◆ SOURCE DATA ◆
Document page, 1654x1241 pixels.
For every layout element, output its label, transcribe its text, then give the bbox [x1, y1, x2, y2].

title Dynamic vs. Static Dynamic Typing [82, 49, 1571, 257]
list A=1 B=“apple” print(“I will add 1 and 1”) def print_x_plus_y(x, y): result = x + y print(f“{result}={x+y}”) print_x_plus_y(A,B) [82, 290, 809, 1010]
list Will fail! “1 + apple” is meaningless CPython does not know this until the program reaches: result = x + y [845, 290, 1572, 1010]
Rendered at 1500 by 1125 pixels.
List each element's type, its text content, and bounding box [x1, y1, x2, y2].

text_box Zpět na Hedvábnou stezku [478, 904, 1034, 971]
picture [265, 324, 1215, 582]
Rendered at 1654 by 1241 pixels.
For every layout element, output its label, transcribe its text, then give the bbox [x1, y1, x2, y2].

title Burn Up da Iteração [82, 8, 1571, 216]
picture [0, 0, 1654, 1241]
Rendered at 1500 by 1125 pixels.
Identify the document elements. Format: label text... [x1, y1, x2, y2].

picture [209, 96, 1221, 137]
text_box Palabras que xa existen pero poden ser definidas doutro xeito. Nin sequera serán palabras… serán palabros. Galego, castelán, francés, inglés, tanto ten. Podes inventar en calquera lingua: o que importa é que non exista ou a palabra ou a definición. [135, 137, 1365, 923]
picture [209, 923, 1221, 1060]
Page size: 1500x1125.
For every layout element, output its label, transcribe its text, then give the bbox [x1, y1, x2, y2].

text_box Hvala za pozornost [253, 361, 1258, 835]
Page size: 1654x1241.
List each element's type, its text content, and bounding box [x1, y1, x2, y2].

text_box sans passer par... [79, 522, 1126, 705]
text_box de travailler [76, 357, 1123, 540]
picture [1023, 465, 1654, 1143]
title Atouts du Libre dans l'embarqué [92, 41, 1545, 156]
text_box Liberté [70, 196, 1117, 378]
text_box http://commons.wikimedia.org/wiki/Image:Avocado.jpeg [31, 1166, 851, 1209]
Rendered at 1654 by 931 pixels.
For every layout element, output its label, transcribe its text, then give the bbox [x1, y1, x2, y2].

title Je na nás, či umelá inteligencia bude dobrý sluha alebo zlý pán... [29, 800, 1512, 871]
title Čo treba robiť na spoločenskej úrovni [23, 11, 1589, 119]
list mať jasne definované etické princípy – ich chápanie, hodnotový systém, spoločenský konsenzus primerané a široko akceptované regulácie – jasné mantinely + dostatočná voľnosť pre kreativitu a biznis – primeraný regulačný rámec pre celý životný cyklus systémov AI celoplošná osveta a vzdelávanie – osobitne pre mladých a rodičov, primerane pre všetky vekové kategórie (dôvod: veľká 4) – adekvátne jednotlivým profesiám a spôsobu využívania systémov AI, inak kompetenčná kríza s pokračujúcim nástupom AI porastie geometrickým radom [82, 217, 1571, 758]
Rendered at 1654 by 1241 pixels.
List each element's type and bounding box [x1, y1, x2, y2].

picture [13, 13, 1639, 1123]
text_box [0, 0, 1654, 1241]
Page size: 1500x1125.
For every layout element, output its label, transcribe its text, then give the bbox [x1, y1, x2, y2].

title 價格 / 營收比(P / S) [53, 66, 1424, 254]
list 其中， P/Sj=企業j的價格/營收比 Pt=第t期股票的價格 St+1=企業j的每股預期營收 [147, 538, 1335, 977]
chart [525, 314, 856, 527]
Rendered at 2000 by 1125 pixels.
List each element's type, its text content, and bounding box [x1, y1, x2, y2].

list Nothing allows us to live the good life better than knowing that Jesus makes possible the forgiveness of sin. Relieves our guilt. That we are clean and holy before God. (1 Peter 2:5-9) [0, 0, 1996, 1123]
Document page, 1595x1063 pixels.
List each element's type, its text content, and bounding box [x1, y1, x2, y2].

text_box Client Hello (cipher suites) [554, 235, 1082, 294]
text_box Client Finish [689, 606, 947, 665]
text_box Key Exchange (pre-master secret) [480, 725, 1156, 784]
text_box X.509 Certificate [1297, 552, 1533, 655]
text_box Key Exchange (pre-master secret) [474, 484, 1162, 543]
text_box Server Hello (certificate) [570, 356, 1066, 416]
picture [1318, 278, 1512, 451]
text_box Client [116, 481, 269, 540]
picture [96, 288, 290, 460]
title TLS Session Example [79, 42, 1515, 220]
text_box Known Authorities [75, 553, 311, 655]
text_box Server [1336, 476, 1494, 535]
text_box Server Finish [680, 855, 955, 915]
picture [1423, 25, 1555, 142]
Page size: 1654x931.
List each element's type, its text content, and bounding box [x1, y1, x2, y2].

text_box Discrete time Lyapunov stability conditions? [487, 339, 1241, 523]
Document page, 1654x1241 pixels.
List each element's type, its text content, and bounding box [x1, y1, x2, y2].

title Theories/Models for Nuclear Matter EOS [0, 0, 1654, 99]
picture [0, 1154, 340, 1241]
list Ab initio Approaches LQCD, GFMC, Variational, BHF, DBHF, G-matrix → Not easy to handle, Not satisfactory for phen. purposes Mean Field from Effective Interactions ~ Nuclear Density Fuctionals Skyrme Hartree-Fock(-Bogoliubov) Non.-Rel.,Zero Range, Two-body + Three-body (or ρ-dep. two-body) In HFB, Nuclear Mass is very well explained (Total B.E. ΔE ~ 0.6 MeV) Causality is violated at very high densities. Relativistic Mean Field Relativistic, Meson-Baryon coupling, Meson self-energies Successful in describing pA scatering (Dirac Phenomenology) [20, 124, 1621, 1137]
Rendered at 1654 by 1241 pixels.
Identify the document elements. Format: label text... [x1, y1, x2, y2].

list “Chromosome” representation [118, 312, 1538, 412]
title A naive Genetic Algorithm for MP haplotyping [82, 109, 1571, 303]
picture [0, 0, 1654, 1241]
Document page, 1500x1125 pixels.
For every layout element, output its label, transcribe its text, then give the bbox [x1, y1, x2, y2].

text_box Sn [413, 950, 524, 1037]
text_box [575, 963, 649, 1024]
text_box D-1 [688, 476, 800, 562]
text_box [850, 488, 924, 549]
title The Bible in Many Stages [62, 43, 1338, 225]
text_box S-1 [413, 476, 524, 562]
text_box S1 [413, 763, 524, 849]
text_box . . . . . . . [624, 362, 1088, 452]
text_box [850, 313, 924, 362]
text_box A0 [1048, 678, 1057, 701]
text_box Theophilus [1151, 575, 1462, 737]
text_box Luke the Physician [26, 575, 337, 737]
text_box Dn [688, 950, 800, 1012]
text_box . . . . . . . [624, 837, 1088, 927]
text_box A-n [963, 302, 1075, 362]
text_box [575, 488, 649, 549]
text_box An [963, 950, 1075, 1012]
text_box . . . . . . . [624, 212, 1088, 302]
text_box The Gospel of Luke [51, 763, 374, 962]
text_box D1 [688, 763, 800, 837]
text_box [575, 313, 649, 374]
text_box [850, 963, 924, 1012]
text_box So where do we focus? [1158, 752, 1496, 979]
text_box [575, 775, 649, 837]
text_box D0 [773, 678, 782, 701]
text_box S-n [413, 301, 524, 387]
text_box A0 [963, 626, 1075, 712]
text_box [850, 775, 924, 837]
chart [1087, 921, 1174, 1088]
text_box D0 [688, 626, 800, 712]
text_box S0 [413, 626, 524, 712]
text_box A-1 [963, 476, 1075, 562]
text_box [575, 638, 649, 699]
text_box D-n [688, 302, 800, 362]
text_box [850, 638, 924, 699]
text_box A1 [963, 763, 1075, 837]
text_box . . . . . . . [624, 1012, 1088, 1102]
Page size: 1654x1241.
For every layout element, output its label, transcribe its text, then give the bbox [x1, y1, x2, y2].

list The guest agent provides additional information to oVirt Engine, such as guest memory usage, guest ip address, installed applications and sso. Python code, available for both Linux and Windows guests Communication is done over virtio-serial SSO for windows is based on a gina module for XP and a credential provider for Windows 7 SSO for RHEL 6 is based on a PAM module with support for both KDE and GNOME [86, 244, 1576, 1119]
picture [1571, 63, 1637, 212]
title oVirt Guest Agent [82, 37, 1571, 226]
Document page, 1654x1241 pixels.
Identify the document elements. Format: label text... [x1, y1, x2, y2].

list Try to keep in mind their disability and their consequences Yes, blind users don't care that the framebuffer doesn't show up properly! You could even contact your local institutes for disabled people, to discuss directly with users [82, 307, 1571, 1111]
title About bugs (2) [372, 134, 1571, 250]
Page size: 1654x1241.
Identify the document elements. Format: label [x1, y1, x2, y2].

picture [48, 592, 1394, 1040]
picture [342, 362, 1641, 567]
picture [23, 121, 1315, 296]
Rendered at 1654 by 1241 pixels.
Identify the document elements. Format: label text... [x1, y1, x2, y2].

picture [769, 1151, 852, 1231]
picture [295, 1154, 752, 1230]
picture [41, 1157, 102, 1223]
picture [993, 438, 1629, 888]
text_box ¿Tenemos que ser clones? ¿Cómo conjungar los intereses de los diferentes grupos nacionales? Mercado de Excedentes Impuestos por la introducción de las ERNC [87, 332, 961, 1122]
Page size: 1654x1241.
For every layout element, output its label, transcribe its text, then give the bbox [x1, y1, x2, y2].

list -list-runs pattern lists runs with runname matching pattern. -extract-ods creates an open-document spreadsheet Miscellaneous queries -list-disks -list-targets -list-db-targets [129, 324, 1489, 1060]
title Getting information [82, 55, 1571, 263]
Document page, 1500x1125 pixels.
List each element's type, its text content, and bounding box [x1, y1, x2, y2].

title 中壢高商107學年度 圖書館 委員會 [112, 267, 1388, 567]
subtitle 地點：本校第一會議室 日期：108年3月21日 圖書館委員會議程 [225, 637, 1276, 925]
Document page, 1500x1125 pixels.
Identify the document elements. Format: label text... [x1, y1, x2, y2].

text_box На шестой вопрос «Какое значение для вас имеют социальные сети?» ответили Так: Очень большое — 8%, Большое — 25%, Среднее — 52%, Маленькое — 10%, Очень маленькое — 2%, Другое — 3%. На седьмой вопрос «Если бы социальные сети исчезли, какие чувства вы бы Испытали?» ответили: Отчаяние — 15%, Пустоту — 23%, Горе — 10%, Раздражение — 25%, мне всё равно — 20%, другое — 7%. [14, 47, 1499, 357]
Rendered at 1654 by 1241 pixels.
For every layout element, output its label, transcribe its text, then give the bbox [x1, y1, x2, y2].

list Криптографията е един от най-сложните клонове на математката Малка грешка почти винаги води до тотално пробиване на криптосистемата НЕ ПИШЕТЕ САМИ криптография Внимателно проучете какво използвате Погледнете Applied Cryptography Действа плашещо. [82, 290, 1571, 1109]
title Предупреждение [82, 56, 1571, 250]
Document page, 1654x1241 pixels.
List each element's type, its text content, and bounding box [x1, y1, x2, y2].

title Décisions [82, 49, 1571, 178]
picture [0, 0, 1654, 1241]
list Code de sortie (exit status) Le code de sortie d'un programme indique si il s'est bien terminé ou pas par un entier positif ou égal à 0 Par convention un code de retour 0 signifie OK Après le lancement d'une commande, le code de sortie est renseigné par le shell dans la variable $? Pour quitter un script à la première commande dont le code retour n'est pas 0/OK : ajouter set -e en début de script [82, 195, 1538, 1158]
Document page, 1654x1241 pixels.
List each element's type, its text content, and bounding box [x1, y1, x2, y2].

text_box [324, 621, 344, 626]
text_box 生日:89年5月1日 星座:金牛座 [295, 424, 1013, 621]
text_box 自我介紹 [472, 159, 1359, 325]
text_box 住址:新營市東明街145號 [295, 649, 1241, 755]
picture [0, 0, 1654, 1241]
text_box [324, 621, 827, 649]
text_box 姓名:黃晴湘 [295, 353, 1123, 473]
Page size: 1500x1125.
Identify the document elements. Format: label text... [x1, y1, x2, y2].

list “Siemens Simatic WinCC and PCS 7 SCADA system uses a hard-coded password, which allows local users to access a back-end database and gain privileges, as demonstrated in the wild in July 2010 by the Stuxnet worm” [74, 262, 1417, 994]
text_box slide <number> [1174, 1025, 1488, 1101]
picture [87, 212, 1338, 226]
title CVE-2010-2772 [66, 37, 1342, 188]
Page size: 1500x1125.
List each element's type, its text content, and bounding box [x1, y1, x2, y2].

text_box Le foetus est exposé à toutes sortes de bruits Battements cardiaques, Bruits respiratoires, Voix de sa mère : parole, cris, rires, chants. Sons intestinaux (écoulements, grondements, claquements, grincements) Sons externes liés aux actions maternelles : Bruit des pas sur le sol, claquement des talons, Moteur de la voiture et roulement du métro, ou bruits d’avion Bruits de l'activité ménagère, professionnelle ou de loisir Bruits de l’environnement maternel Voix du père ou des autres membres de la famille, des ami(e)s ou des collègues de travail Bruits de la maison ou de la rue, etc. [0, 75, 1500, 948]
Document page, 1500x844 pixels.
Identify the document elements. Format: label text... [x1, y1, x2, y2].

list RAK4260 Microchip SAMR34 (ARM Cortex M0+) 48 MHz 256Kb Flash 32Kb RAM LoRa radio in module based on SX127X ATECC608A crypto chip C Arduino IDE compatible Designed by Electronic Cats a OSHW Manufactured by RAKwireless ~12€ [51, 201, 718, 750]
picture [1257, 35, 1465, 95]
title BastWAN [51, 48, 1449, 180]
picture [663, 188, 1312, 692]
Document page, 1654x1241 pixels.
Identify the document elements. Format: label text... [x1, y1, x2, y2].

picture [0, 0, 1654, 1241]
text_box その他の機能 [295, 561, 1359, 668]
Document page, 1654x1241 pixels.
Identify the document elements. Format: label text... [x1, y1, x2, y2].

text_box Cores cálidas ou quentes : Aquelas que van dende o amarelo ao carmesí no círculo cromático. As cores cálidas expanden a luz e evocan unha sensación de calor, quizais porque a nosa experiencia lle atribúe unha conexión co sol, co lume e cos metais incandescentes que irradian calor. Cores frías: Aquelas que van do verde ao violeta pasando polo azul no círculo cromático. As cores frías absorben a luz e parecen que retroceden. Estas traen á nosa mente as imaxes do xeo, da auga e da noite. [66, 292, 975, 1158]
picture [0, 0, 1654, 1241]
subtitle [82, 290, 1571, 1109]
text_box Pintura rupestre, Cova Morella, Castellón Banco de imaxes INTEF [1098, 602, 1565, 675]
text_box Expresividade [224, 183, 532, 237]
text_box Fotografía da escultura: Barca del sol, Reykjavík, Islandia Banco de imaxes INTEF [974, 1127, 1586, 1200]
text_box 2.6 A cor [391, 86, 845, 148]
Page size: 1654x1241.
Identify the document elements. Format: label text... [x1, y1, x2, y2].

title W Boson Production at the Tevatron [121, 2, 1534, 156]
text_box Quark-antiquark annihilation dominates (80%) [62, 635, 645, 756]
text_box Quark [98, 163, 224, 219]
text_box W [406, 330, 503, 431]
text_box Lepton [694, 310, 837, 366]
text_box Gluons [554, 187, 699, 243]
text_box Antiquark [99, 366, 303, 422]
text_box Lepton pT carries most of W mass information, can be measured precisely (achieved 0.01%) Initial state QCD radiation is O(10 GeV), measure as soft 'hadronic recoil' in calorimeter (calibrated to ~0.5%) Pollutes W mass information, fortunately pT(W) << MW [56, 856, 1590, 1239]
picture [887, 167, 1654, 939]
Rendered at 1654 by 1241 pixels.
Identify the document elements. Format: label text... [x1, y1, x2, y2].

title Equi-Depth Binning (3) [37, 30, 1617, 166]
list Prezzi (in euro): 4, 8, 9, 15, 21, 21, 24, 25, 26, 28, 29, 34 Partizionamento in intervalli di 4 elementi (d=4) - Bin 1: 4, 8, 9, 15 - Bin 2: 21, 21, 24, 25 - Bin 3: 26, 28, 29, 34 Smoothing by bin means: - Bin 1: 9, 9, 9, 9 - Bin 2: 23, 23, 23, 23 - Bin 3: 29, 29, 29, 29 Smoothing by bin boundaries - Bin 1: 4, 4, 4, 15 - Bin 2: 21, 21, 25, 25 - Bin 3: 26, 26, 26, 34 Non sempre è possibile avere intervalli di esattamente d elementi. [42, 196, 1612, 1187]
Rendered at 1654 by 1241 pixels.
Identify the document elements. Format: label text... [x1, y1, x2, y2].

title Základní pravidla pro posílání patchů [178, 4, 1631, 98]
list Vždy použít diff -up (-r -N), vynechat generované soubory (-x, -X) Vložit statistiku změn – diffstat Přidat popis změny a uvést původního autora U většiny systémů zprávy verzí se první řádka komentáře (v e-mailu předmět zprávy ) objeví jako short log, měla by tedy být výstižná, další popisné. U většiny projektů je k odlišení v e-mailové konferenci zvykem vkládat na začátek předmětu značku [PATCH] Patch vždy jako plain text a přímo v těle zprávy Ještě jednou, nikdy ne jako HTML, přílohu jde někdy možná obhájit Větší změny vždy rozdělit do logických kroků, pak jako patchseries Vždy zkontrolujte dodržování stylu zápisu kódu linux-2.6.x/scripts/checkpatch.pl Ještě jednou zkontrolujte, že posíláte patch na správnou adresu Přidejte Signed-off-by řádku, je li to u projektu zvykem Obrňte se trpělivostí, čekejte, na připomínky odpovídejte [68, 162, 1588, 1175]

◆ EXERCISE REQUIREMENTS ◆
Please reproduce, word for word, every line from the start of the rows through the line containing "290, 809, 1010]".

◆ TASK OUTPUT ◆
Document page, 1654x1241 pixels.
For every layout element, output its label, transcribe its text, then give the bbox [x1, y1, x2, y2].

title Dynamic vs. Static Dynamic Typing [82, 49, 1571, 257]
list A=1 B=“apple” print(“I will add 1 and 1”) def print_x_plus_y(x, y): result = x + y print(f“{result}={x+y}”) print_x_plus_y(A,B) [82, 290, 809, 1010]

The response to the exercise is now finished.